Mathematical formulas that can be abandoned by the mean value theorem must be learned. If not, it is difficult for us to give a hint. First of all, you should remember those basic concepts and formulas. Learning mathematics mainly depends on the accumulation of problem-solving methods. Different types of problems have different methods to solve them. As long as you sum up the problem-solving methods, I believe your math scores will be greatly improved.
If you only ask for postgraduate mathematics, you can give up the proof question; If you want to get high marks, it is enough to do the first question of the proof.
Just like integral proof, two methods are easy to master: the first is to set the upper limit (lower limit) as a variable, and then analyze the property of the variable-limit integral function to verify it; The second is to use the mean value theorem flexibly. As for the partial second mean value theorem of integrals, and all kinds of complicated Taylor proofs in the exercise notes, you can put them directly.

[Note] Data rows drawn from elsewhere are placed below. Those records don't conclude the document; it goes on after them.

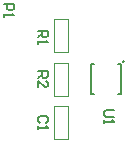
<source format=gto>
G04*
G04 #@! TF.GenerationSoftware,Altium Limited,Altium Designer,19.1.5 (86)*
G04*
G04 Layer_Color=65535*
%FSLAX25Y25*%
%MOIN*%
G70*
G01*
G75*
%ADD10C,0.01000*%
%ADD11C,0.00591*%
%ADD12C,0.00200*%
%ADD13C,0.00600*%
D10*
X57842Y35329D02*
G03*
X57842Y35329I-100J0D01*
G01*
D11*
X56079Y24579D02*
X56921D01*
X56079Y34421D02*
X56921D01*
X47079Y24579D02*
X48079D01*
X47079Y34421D02*
X48079D01*
X47079Y24579D02*
Y34421D01*
X56921Y24579D02*
Y34421D01*
D12*
X34600Y38401D02*
X39400D01*
Y49351D01*
X34600D02*
X39400D01*
X34600Y38401D02*
Y49351D01*
Y23901D02*
X39400D01*
Y34851D01*
X34600D02*
X39400D01*
X34600Y23901D02*
Y34851D01*
Y9401D02*
X39400D01*
Y20351D01*
X34600D02*
X39400D01*
X34600Y9401D02*
Y20351D01*
D13*
X18000Y54500D02*
X21199D01*
Y52900D01*
X20666Y52367D01*
X19600D01*
X19066Y52900D01*
Y54500D01*
X18000Y51301D02*
Y50235D01*
Y50768D01*
X21199D01*
X20666Y51301D01*
X54699Y19000D02*
X52033D01*
X51500Y18467D01*
Y17401D01*
X52033Y16867D01*
X54699D01*
X51500Y15801D02*
Y14735D01*
Y15268D01*
X54699D01*
X54166Y15801D01*
X29500Y32000D02*
X32699D01*
Y30400D01*
X32166Y29867D01*
X31100D01*
X30566Y30400D01*
Y32000D01*
Y30934D02*
X29500Y29867D01*
Y26668D02*
Y28801D01*
X31633Y26668D01*
X32166D01*
X32699Y27202D01*
Y28268D01*
X32166Y28801D01*
X29500Y45500D02*
X32699D01*
Y43900D01*
X32166Y43367D01*
X31100D01*
X30566Y43900D01*
Y45500D01*
Y44434D02*
X29500Y43367D01*
Y42301D02*
Y41235D01*
Y41768D01*
X32699D01*
X32166Y42301D01*
Y14867D02*
X32699Y15401D01*
Y16467D01*
X32166Y17000D01*
X30033D01*
X29500Y16467D01*
Y15401D01*
X30033Y14867D01*
X29500Y13801D02*
Y12735D01*
Y13268D01*
X32699D01*
X32166Y13801D01*
M02*

</source>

Now I can't do anything about the mean value theorem, and I really don't want to throw it away. I didn't officially start studying advanced mathematics until the summer vacation. I passed the foundation and made the foundation of 1800. At present, the second round of mathematics has reviewed the derivative application part of the chapter of differential calculus, and the proof of mean value theorem and inequality is really not good, and it can not be written intuitively in the examination room.